The Umbrellas, Projekt Japan - USA
1984-1991
1.700 gelbe Schirme, Höhe jeweils 6m
Durchmesser jeweils 8,66m
Foto: Wolfgang Volz
Insgesamt 500 Arbeiter begannen im Dezember 1990 mit der Installation der Verankerungen im Erdboden und der Stahlsockel. Diese Arbeiten, die in Ibaraki von der Muto Construction Co. Ltd. und in Kalifornien von der Firma A. L. Huber & Son durchgeführt wurden, zogen sich bis in den September 1991 hin. Anschließend, vom 19. September bis zum 7. Oktober 1991, wurden die Schirme von einer zusätzlichen Bautruppe ("force", Christos eigene Bezeichnung als Ehemann einer Generalstochter scheint er oft geradezu militärisch seine Aufgaben anzugehen) an ihre Standorte transportiert, an die Sockel geschraubt und noch ungeöffnet in Position gebracht. Am 4. Oktober schlossen sich Studenten, Landarbeiter und Freunde über 900 in beiden Ländern den Bauarbeitern an, um die Installation der Schirme abzuschließen. (Der Abbau begann am 27. Oktober; das Gelände wurde in seinen ursprünglichen Zustand zurückversetzt und alle Materialien dem Recycling zugeführt.)
Die Christos beschrieben ihr Projekt folgendermaßen: Die Schirme, freistehende, dynamische Module, reflektierten die menschliche Nutzung der Ländereien in den beiden Tälern, sie bildeten einladende Innenräume wie Häuser ohne Wände oder temporäre menschliche Siedlungen. . Auf der begrenzten und somit wertvollen Fläche des Tals in Japan standen die Schirme in intimer Enge beieinander, gelegentlich folgten sie der Geometrie der Reisfelder. In diesem wasserreichen Gebiet mit seiner üppigen Vegetation waren die Schirme blau. Im weiten kalifornischen Tal mit seinem unkultivierten Weideland waren die Schirme eher willkürlich angeordnet und breiteten sich in alle Richtungen aus. Die braunen kalifornischen Hügel waren mit gelbem Gras bedeckt, und in dieser trockenen Landschaft waren die Schirme gelb.

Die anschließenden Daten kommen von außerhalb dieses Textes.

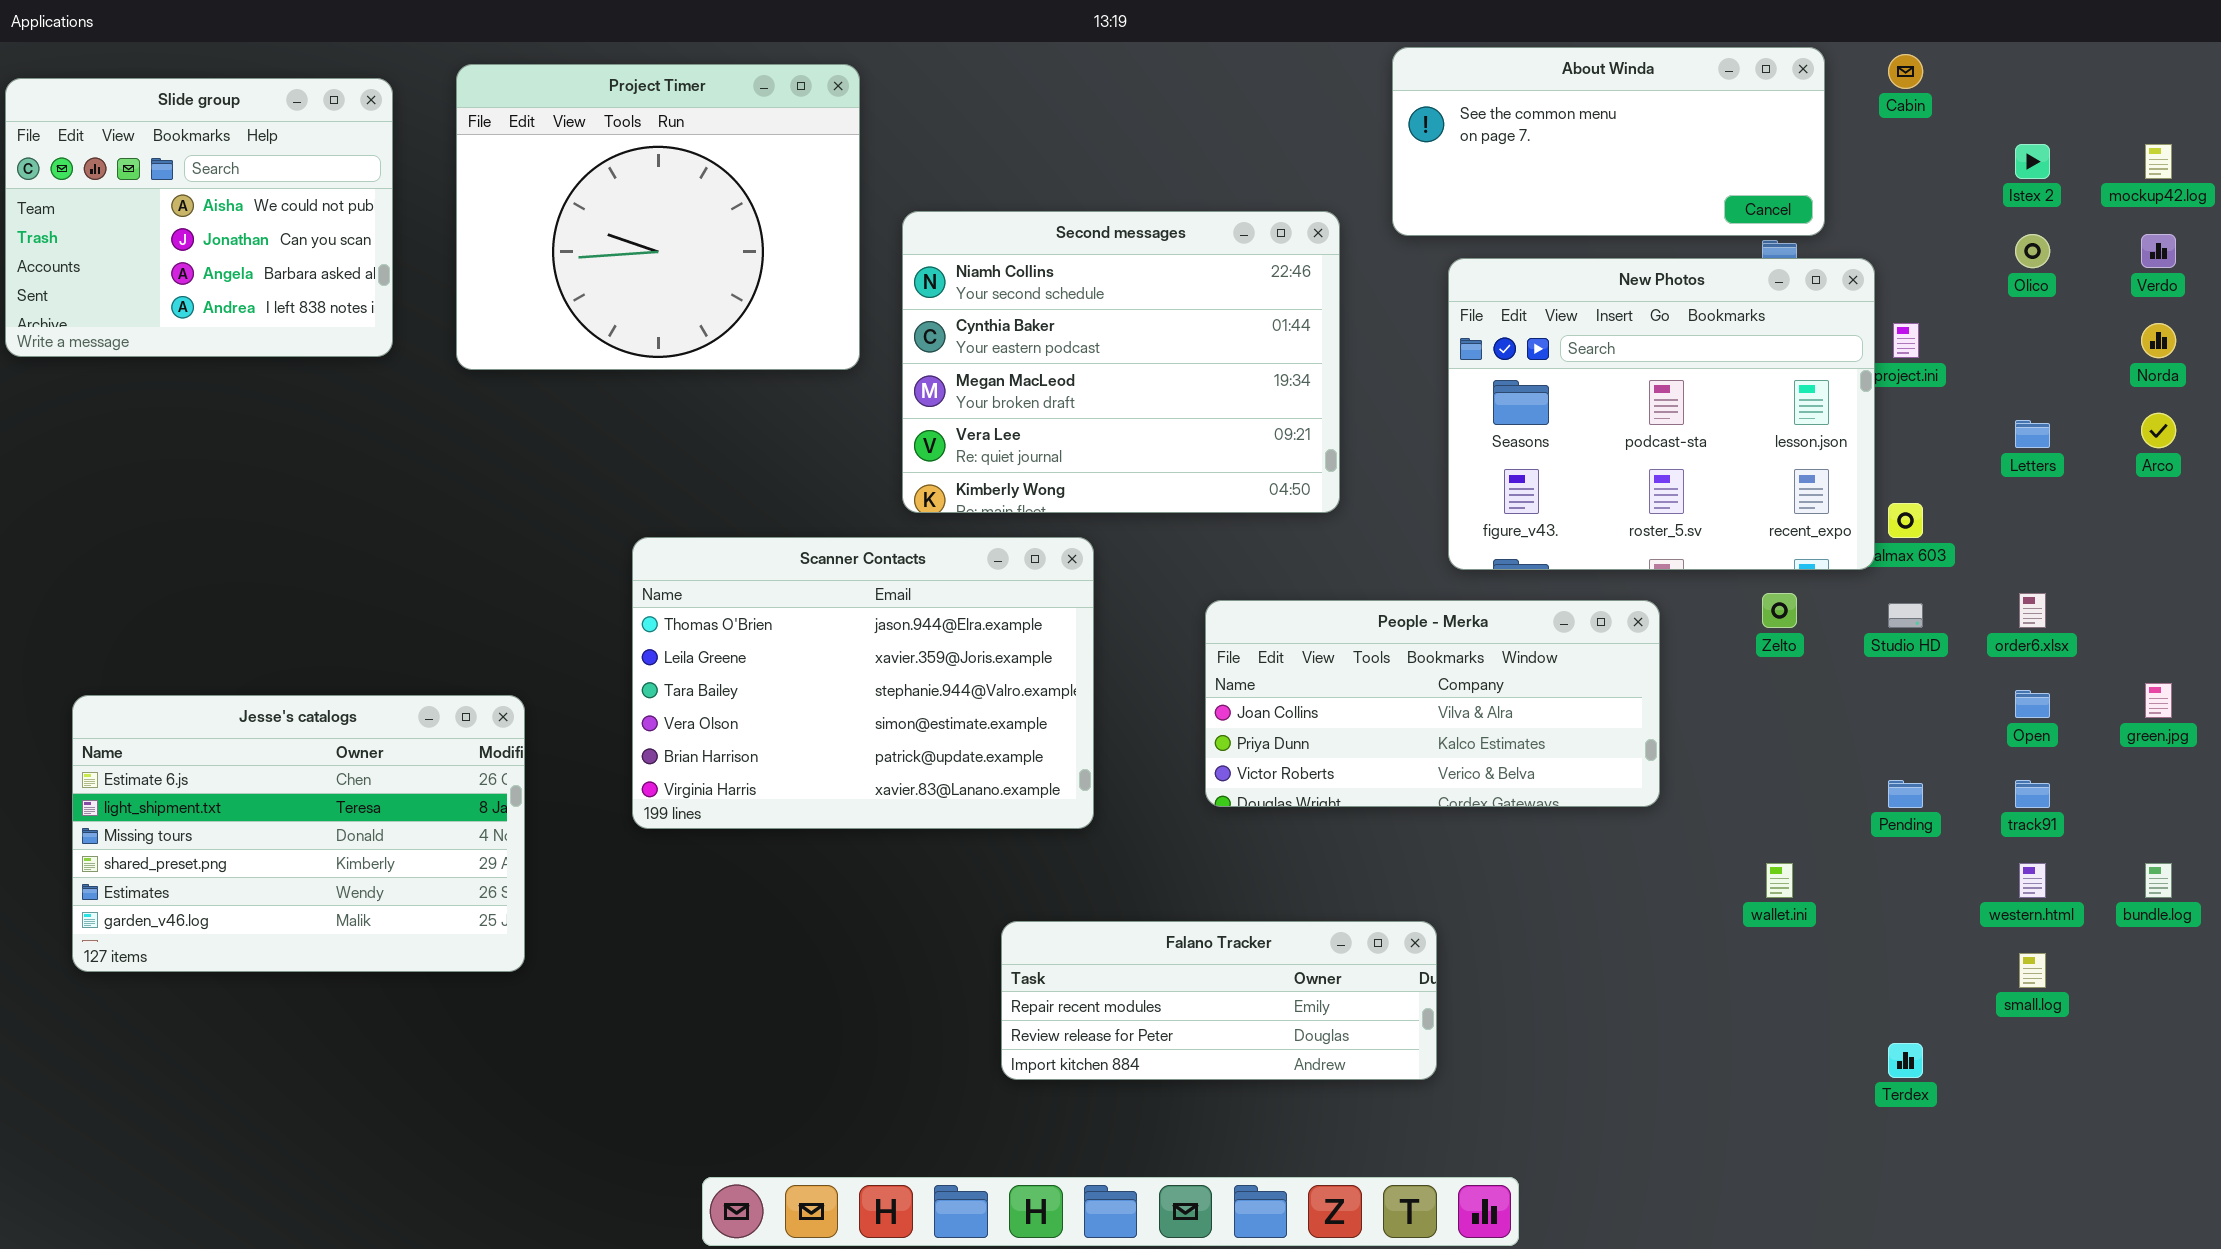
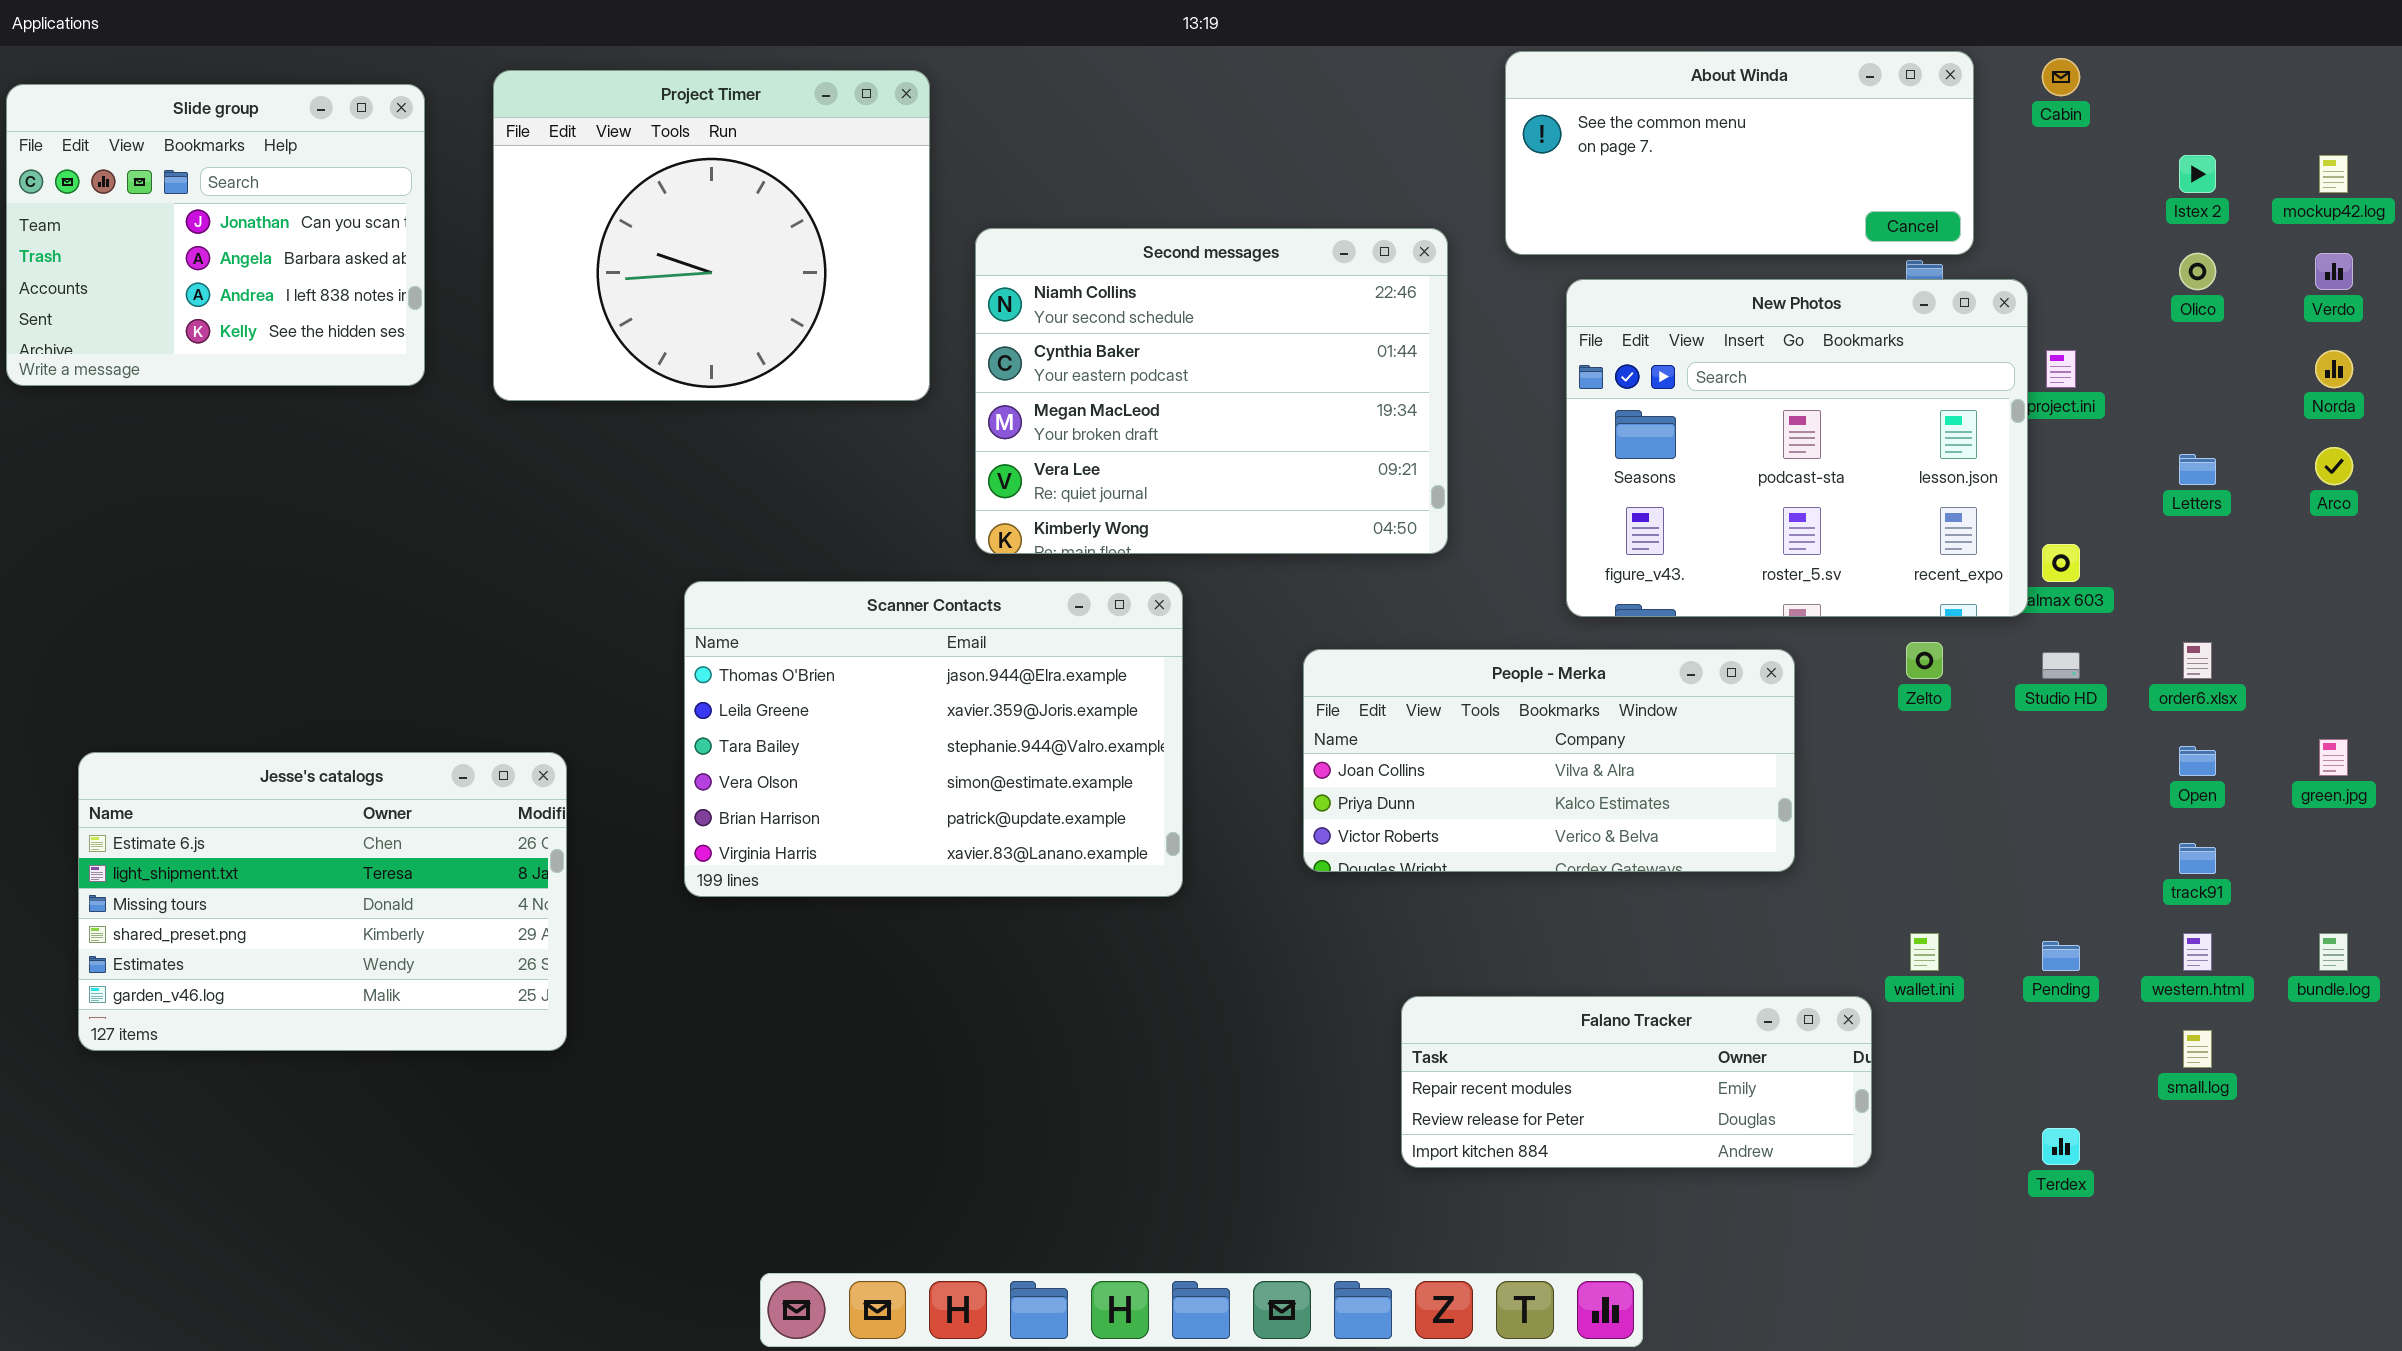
Slide group: [5,78,393,357] -> [6,84,425,386], scrolled down 1 row
Pending: [1888,780,1923,808] -> [2042,941,2080,971], moved
Falano Tracker: [1001,921,1437,1080] -> [1401,996,1872,1168], moved

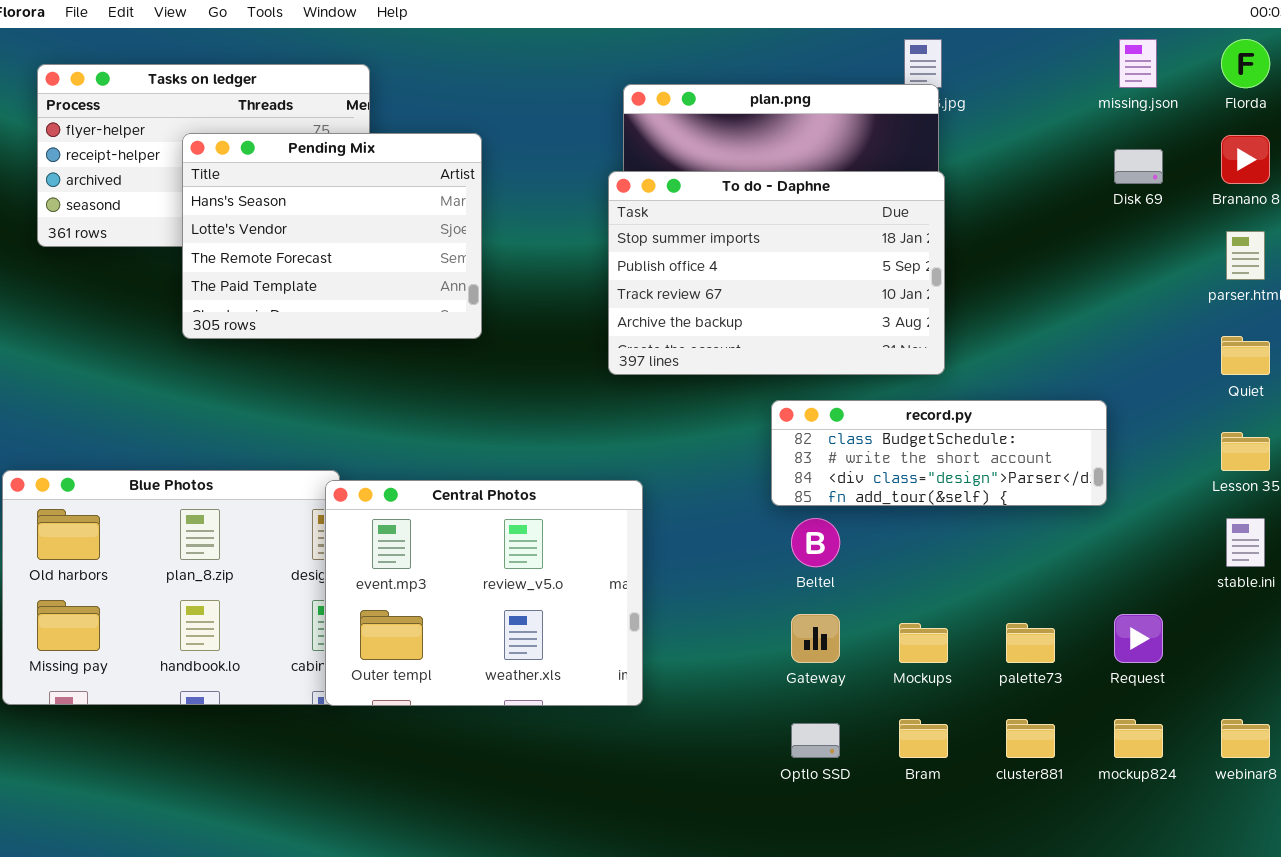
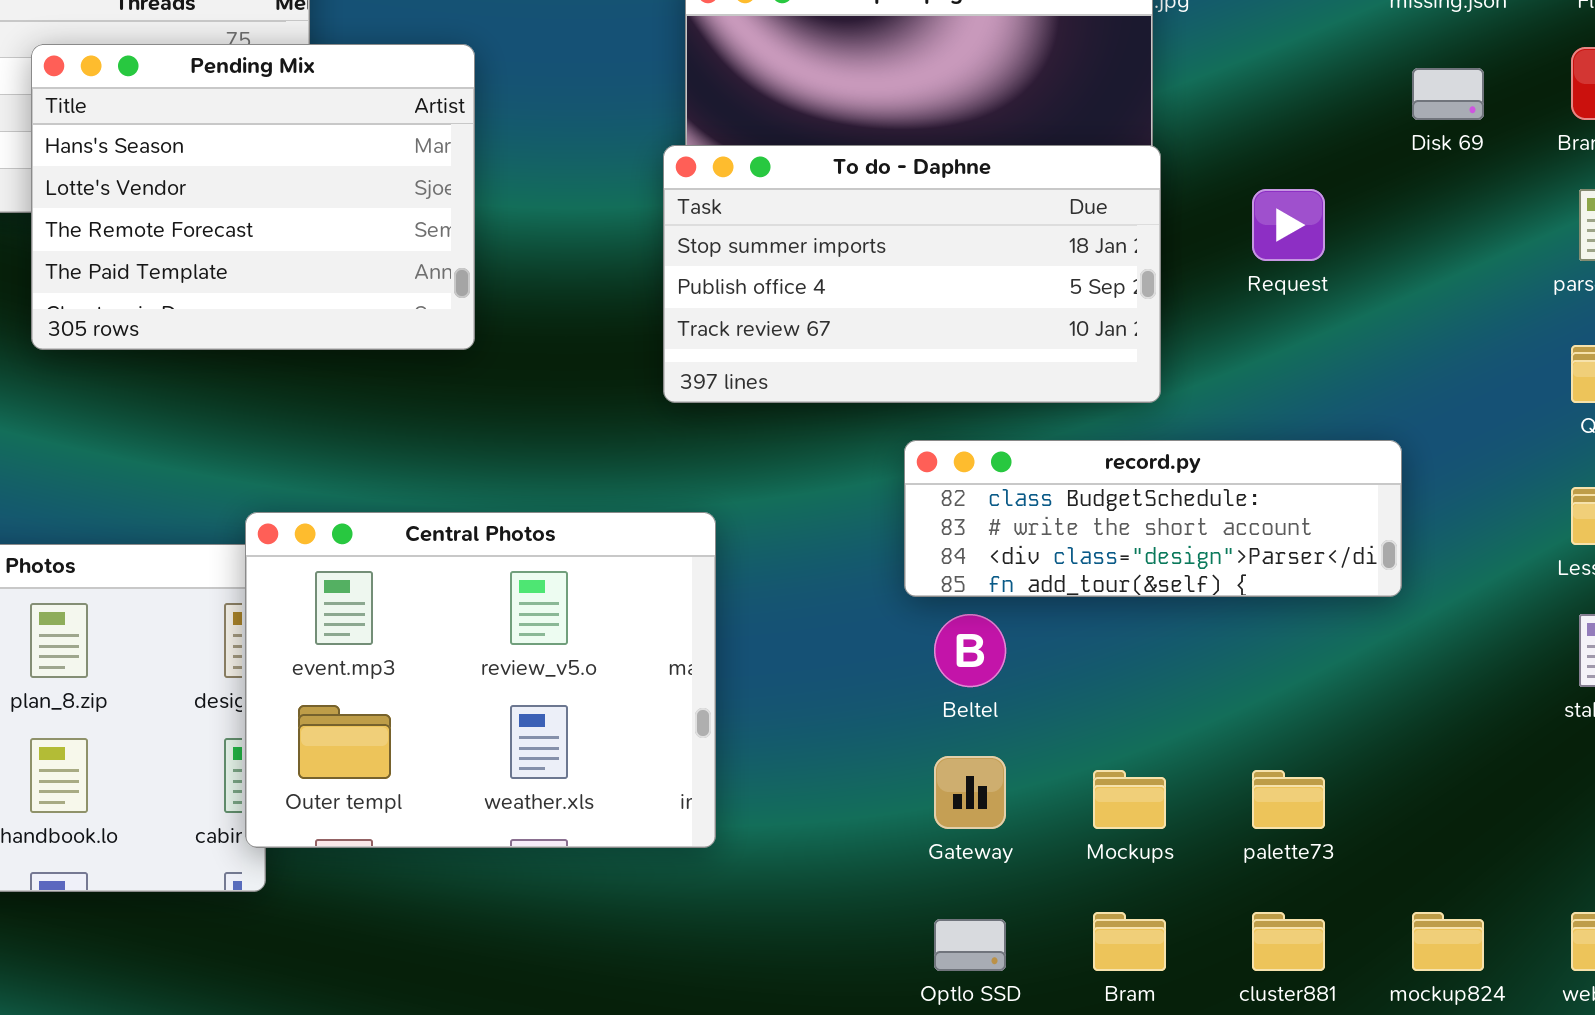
To do - Daphne: [608,171,945,375] -> [663,145,1161,403], resized
Central Photos: [325,480,643,706] -> [245,512,716,848], moved
Request: [1114,614,1163,663] -> [1252,189,1325,261], moved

The Umbrellas, Projekt Japan - USA
1984-1991
In Ibaraki, Japan
90 blaue Schirme standen im Fluß Sato
Foto: Wolfgang Volz
Es sollte nicht unerwöhnt bleiben, daß dieses Projekt, das wie seine Vorgänger ein großer Medien- und Publikumserfolg war und so vielen Menschen eine so große ästhetische Freude bereitete, von zwei tragischen Todesfällen überschattet wurde, die die Christos zutiefst erschütterten.
Jeder, der sie gesehen hat, kann es bezeugen: The Umbrellas, Japan/USA waren von einfacher Anmut und atemberaubender Schönheit und sie waren ein weiterer Beleg dafür, daß es in der Kunst der Christos um weit mehr geht, als nur um das notorische Verpacken und Verhüllen. In den Projekten Valley Curtain (1970-1972), Running Fence (1972-1976), Surrounded Islands (1980-1983) und The Umbrellas, Japan/USA haben sie diesen Aspekt ihrer Kunst weit hinter sich gelassen.